## PROVIDED RECORDS
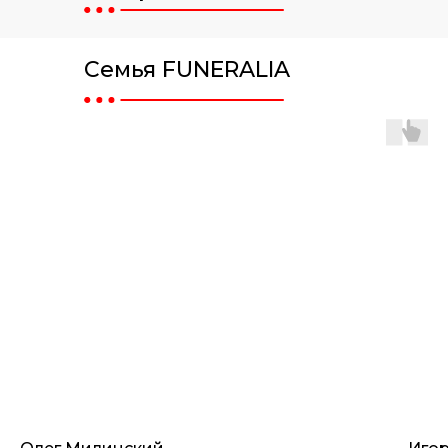
Семья FUNERALIA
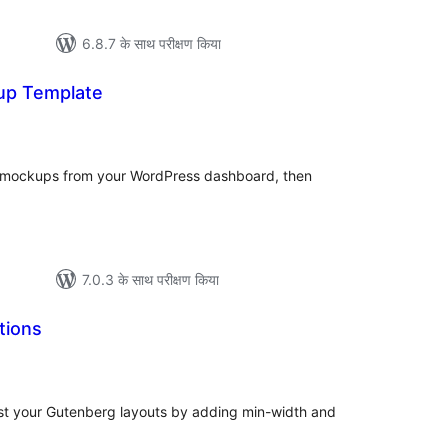
6.8.7 के साथ परीक्षण किया
up Template
ल
e mockups from your WordPress dashboard, then
7.0.3 के साथ परीक्षण किया
tions
ल
just your Gutenberg layouts by adding min-width and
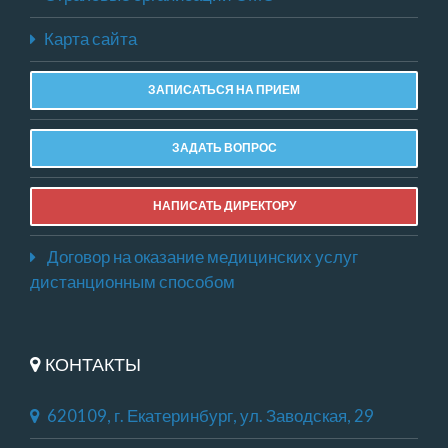
Карта сайта
ЗАПИСАТЬСЯ НА ПРИЕМ
ЗАДАТЬ ВОПРОС
НАПИСАТЬ ДИРЕКТОРУ
Договор на оказание медицинских услуг
дистанционным способом
КОНТАКТЫ
620109, г. Екатеринбург, ул. Заводская, 29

## TASK DESCRIPTION
Print the data again from the line containing "Карта сайта" up to and including the last line of the data, keeping every line unchanged.

## RESULT OF THE EXERCISE
Карта сайта
ЗАПИСАТЬСЯ НА ПРИЕМ
ЗАДАТЬ ВОПРОС
НАПИСАТЬ ДИРЕКТОРУ
Договор на оказание медицинских услуг
дистанционным способом
КОНТАКТЫ
620109, г. Екатеринбург, ул. Заводская, 29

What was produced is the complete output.